Kemegahan Candi Borobudur sempat menghilang akibat terkubur tanah dan debu vulkanik erupsi Gunung Merapi.
Bahkan para ahli menduga bahwa Candi Borobudur sempat ditinggalkan akibat bencana Gunung Merapi yang meletus pada sekitar tahun 1006 Masehi.
Hal ini terjadi ketika Raja Mpu Sindok memindahkan ibu kota Kerajaan Medang ke kawasan Jawa Timur, sehingga Candi Borobudur diperkirakan terlantar antara tahun 928 Masehi dan 1006 Masehi.
Sampai pada sekitar tahun 1365 Masehi, Mpu Prapanca menyebutkan istilah “Wihara di Budur” dalam sebuah naskah berjudul Negarakertagama yang ditulis ketika Kerajaan Majapahit masih berdiri.

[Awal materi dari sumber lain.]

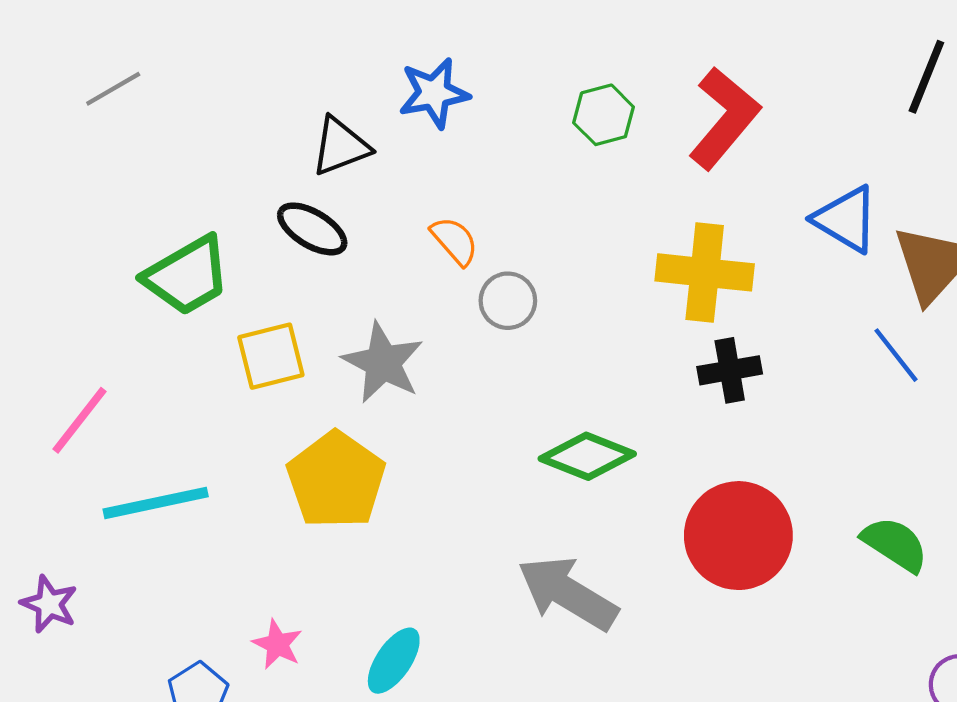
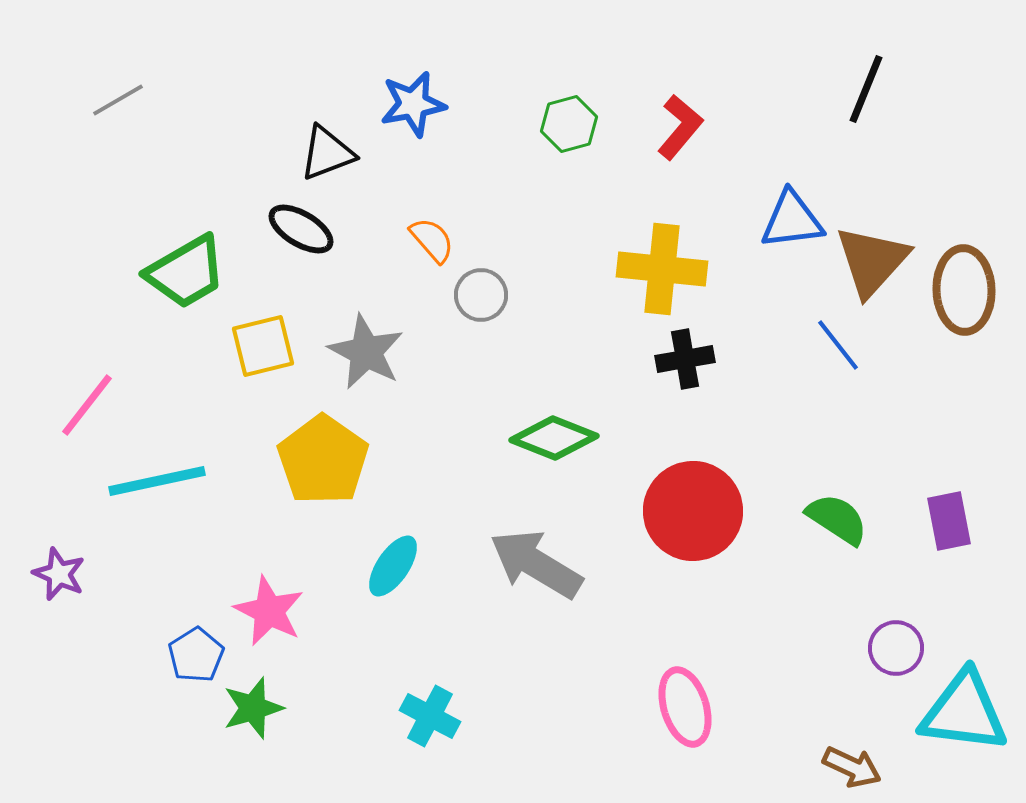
red L-shape: (724, 118) -> (680, 127), size x0.7
blue triangle: (846, 219) -> (792, 220), turned -38
pink star: (277, 644) -> (269, 611), size x1.5
cyan ellipse: (394, 661) -> (393, 566), moved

Seiring berjalannya waktu, tepatnya hingga abad ke-18, Candi Borobudur sudah tidak digunakan.
Dalam banyak naskah Jawa, salah satunya yang berjudul Serat Centhini menyebutkan lokasi candi ini sebagai sebuah bukit atau tempat yang bisa memberikan kematian atau kesialan yang menandakan bahwa tempat ini sudah ditinggalkan sebagai tempat suci agama Buddha.
Dilansir dari laman Balai Konservasi Borobudur, Candi Borobudur ditemukan pada tahun 1814 ketika Sir Thomas Stamford Raffles.

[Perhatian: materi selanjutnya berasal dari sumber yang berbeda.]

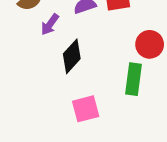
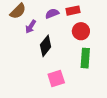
red circle: (150, 44) -> (81, 31), moved

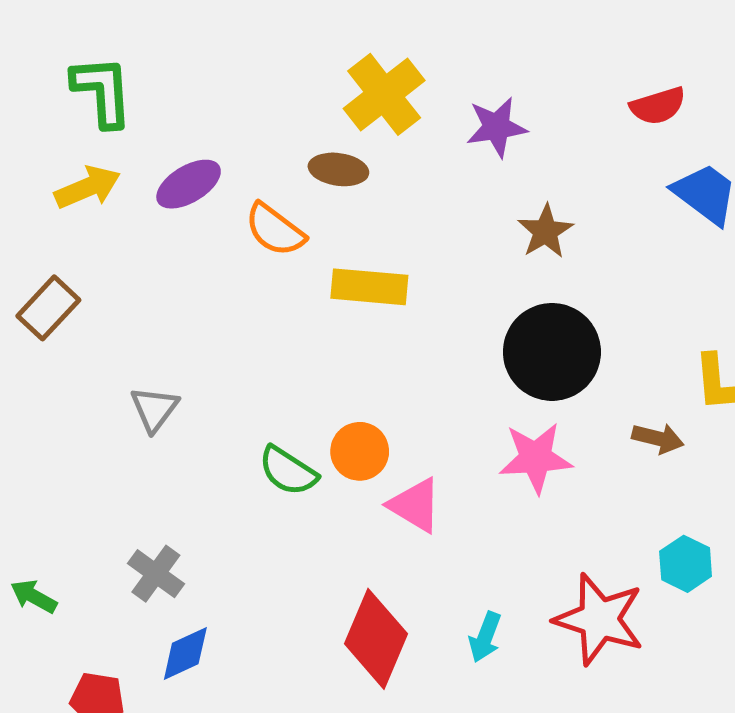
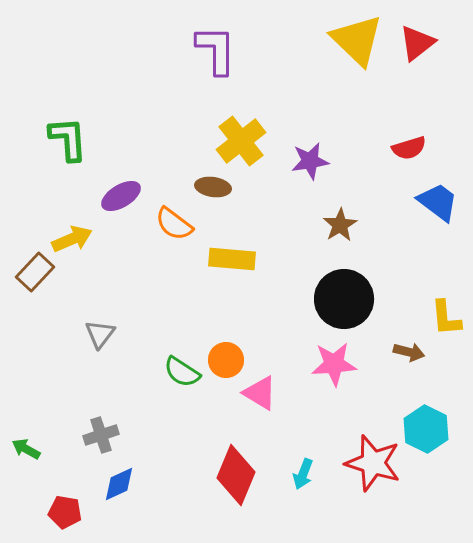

Saat itu, Sir Thomas Stamford Raffles yang merupakan Gubernur Jenderal Inggris yang menjadi wali negara Indonesia mengadakan kegiatan di Semarang.
Raffles yang mendapatkan informasi bahwa di daerah Kedu telah ditemukan susunan batu bergambar mengutus Cornelius, yang merupakan seorang Belanda untuk membersihkannya.
Pekerjaan ini dilanjutkan oleh Residen Kedu yang bernama Hartman pada tahun 1835.
Disamping kegiatan pembersihan, Raffles juga mengadakan penelitian khususnya terhadap stupa puncak Candi Borobudur, namun laporan penelitian ini tidak pernah terbit.
Pendokumentasian berupa gambar bangunan dan relief candi dilakukan oleh Wilsen selama 4 tahun sejak tahun 1849, sedangkan dokumen foto dibuat pada tahun 1873 oleh Van Kinsbergen.
Dilansir dari laman Gramedia.com, Sejarawan dan arkeolog sekaligus Ketua Pemugaran Candi Borobudur yang Kedua, Soekmono dalam bukunya berjudul Satu Abad Usaha Penyelamatan Candi Borobudur (1991) menyebutkan bahwa upaya pemotretan relief Borobudur sebenarnya telah dilakukan sejak 1845 oleh juru foto yang bernama Schaefer.
Namun sayangnya hasil foto karya Schaefer dianggap tidak memuaskan, sehingga dokumentasi relief Borobudur digambar secara langsung oleh tangan seorang tentara yang bernama FC Wilsen.
Sementara itu, tulisan yang menjelaskan tentang Borobudur ditulis oleh Brumund disunting hingga disempurnakan oleh Leemans menjadi monografi resmi pada 1873.